Complications of Neurotologic Surgery

The treatment of vestibular schwannomas (VSs) and other skull base lesions has evolved quite remarkably since the first surgery for VS was described by Ballance in 1895. Whereas the reduction in mortality was the focus of surgical advancement in the first half of the 20th century, the reduction in morbidity associated with cranial neuropathies has been the goal since that time. This has largely been accomplished with the introduction of the microscope to neurotology, intraoperative cranial nerve monitoring, and advances in neuroanesthesia.

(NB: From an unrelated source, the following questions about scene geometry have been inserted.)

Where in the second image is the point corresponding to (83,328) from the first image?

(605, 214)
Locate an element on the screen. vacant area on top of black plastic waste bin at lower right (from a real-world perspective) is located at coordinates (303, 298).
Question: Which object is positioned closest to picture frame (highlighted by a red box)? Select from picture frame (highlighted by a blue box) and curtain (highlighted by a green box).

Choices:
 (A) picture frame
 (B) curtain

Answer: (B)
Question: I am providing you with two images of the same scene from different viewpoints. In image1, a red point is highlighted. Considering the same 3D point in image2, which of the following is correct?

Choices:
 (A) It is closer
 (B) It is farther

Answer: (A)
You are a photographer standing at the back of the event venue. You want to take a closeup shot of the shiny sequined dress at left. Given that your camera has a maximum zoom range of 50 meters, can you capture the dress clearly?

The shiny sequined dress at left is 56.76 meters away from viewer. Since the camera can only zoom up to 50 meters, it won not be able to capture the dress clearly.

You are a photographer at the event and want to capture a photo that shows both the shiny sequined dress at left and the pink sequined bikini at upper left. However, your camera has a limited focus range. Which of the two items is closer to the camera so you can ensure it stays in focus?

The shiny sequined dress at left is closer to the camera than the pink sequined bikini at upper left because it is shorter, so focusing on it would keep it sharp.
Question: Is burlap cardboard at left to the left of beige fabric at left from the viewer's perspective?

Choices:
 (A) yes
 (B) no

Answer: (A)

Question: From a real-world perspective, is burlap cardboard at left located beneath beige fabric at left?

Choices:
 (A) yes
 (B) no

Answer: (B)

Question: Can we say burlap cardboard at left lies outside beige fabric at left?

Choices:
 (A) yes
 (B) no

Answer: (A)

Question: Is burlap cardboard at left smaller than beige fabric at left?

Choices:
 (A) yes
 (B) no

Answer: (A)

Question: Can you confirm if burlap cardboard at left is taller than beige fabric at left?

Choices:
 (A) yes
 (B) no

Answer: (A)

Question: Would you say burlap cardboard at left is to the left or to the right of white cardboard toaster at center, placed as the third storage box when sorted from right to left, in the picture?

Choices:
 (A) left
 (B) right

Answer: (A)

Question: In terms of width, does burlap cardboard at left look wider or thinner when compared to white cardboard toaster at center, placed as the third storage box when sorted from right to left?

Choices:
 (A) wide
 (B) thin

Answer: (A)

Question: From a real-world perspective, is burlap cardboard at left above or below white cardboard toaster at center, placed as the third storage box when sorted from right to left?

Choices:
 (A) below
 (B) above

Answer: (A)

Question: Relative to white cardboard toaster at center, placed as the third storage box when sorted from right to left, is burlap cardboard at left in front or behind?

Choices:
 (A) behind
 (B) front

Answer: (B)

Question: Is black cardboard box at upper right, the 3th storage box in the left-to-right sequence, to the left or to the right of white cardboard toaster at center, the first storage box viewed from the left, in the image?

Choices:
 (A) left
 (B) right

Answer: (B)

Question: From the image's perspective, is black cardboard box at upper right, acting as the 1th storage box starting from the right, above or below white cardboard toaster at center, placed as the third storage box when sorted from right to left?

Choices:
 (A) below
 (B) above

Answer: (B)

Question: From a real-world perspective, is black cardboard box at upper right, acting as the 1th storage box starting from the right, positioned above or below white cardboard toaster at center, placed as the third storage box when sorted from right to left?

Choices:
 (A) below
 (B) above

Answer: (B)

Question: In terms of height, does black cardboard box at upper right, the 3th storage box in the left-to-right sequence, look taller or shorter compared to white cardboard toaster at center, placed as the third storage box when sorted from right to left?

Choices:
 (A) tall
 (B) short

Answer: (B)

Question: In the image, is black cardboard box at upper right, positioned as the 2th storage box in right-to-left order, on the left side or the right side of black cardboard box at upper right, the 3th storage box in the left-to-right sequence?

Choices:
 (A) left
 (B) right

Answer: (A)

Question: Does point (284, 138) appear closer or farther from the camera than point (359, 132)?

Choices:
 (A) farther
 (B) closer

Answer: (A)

Despite the current low incidence of complications of neurotologic surgery, an understanding of the pathogenesis, predisposing contributing factors, and management of these complications is critical.

Preoperative Workup

Prevention of complications begins with a careful preoperative evaluation of the patient. A careful neurotologic examination will reveal preexisting neurologic deficits such as facial weakness or numbness, signs of cerebellar compression, and hydrocephalus. Preoperative imaging aids in confirming not only the tumor type and size, but also the relationship of the tumor to surrounding neurovascular structures. Tumor size and proximity to critical structures is directly related to anticipated complications and cranial nerve deficits.

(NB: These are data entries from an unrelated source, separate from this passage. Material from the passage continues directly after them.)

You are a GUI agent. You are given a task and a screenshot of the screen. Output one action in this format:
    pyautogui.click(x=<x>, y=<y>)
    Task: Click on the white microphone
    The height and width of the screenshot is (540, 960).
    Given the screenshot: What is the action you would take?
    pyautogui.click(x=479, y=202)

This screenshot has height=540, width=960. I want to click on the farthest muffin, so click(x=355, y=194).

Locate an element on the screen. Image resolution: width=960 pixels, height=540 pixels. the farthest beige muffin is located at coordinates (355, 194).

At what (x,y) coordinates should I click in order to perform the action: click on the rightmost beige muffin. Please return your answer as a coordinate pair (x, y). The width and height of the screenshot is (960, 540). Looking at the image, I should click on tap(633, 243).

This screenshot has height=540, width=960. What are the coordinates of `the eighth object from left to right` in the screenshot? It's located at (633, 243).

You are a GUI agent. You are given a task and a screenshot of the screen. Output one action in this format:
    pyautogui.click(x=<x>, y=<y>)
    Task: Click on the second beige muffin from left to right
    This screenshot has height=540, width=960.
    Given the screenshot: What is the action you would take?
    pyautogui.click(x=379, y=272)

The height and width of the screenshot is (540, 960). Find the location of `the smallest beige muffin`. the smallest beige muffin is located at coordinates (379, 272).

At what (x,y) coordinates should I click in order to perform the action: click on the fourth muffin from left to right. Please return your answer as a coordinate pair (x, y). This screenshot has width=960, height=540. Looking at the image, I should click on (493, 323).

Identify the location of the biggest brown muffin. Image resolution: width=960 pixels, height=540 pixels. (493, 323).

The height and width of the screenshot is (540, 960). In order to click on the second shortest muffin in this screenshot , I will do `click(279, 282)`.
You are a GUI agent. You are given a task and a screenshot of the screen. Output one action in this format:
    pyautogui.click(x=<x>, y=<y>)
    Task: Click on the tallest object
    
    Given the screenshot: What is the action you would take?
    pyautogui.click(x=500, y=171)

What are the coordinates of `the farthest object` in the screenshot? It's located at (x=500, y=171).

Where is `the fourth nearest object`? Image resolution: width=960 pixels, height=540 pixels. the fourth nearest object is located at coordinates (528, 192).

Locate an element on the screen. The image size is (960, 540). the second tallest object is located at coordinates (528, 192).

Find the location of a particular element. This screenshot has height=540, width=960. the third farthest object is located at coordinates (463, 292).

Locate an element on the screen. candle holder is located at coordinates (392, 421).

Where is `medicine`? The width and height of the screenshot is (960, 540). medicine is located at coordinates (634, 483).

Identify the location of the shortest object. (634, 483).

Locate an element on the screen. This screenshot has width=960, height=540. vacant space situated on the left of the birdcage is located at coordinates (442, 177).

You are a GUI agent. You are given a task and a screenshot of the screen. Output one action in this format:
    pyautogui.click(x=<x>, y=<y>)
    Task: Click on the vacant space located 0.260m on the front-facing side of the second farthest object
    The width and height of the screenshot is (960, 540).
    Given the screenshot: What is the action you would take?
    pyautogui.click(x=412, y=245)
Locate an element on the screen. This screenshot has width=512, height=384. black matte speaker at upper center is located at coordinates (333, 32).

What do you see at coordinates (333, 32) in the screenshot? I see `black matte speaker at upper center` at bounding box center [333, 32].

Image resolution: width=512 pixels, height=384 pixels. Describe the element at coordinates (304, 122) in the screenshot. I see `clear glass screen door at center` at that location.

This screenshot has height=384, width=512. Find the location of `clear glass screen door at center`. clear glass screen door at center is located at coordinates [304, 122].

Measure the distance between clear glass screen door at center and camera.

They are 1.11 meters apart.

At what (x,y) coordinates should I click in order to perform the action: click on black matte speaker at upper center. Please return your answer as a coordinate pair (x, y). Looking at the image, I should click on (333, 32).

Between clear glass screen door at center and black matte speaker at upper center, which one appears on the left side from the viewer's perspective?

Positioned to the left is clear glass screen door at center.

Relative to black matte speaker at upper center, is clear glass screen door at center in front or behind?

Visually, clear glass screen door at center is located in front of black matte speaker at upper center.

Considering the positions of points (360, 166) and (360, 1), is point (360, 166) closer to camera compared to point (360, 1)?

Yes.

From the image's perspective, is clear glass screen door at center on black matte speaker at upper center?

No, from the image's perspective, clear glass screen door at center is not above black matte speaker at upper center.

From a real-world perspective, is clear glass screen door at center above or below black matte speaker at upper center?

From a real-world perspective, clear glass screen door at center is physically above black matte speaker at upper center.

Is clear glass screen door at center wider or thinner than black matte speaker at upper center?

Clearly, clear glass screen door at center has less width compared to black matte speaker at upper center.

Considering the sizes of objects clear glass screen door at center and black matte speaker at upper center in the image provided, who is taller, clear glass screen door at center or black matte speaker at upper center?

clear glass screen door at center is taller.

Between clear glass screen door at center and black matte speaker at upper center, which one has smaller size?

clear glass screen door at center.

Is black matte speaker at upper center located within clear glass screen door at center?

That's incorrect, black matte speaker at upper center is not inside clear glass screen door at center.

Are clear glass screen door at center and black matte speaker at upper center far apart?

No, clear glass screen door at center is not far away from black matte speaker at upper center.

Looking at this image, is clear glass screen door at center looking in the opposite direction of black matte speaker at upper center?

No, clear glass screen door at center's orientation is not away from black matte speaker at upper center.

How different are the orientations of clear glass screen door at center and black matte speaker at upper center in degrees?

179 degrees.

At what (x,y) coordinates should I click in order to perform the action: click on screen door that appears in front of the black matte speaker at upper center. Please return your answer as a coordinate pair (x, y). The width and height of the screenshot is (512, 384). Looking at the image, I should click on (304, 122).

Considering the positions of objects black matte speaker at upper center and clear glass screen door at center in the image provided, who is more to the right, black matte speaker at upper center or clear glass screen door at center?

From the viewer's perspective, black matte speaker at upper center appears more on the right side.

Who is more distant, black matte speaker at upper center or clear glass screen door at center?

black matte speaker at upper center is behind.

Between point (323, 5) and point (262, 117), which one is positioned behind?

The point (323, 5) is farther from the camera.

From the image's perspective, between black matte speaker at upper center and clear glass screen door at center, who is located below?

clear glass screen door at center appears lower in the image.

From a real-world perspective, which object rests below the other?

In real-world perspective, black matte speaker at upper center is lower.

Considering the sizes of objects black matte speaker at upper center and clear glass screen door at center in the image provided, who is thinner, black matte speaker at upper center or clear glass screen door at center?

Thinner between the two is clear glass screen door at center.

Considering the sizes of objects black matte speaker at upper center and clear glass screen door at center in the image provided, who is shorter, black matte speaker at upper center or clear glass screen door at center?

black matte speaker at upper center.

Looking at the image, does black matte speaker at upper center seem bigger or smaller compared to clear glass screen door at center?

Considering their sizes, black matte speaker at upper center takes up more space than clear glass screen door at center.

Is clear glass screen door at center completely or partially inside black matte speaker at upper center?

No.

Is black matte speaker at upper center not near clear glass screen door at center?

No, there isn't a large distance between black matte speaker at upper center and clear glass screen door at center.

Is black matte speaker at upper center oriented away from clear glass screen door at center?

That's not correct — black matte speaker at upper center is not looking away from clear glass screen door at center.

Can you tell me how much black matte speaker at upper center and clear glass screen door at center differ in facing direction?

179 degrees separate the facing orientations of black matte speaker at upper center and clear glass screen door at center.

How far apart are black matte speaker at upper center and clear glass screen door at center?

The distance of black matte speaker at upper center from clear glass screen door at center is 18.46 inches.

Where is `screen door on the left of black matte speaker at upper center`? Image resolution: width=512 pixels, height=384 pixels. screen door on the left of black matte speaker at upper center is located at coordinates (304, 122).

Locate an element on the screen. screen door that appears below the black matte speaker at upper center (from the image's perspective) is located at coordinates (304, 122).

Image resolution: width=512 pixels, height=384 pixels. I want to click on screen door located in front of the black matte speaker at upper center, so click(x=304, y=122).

An appropriate medical evaluation of the patient is also mandatory. Medical comorbidities should be identified and controlled as well as possible prior to subjecting the patient to a neurotologic procedure. At our institution, we include in the health care team an internist experienced with the care of the neurotologic patient. This expertise has greatly augmented the perioperative care of our patients.

Complications

Cerebrospinal Fluid Leak

Cerebrospinal fluid (CSF) leak is one of the most common complication of acoustic neuroma surgery, with a reported incidence of 2 to 30%. This problem persists despite advancement in acoustic tumor surgical techniques, and contributes to prolonged hospital stays and postoperative meningitis. Our current rate of CSF leak at the House Clinic is 4.3%, which compares favorably with the 9.4% incidence published in the past. Only one third of patients who experience a postoperative CSF leak require an additional procedure for control of the leak. The remaining patients are managed conservatively. We attribute this low incidence to our current intraoperative closure practice, as outlined below.

In any surgical approach to acoustic neuroma, the pneumatized air cell system of the temporal bone is entered, and a potential communication between the temporal bone and the subarachnoid space can persist, resulting in leakage of CSF through the skin incision or the eustachian tube (presenting as rhinorrhea). Despite differences in technique, no significant difference in the rate of CSF leaks among the translabyrinthine, retrosigmoid, and middle fossa approaches to acoustic tumor surgery has been shown.

Closure of a translabyrinthine craniotomy involves obliteration of the partial dural defect with fat harvested from the lower abdomen. The fat is cut into strips and soaked in bacitracin. The dura is closed along the posterior fossa incision, and fat strips are tightly packed into the dural opening and the internal auditory canal (IAC), extending 2 cm into the cerebellopontine angle. Additional fat is packed in the mastoid defect. The incus is removed and the eustachian tube is filled with Surgicel mixed with bone wax, followed by muscle. The middle ear space is also obliterated with muscle. Alternatively, the incus may be left in place and the antrum packed with muscle. A titanium cranioplasty mesh is inserted over the mastoid cavity to better secure the fat grafts. Any air cells exposed during the procedure are sealed with bone wax. The wound is closed in layers and a pressure dressing is applied.

Following tumor removal in a retrosigmoid approach, we prefer to use bone wax to seal all exposed air cells. The petrosal defect created after opening of the IAC is packed with abdominal fat and secured with dural suture or fibrin glue. The wound is then closed in layers, and a compressive dressing is applied.

In a middle cranial fossa approach, all exposed air cells are waxed and obliterated with abdominal fat, and the IAC is filled with abdominal fat. Air cells or dehiscences in the floor of the middle cranial fossa are waxed or covered with fascia. Following release of retraction of the temporal lobe, any dural defects are repaired with suture or fat graft. The craniotomy bone flap is replaced, the wound closed, and a pressure dressing is applied.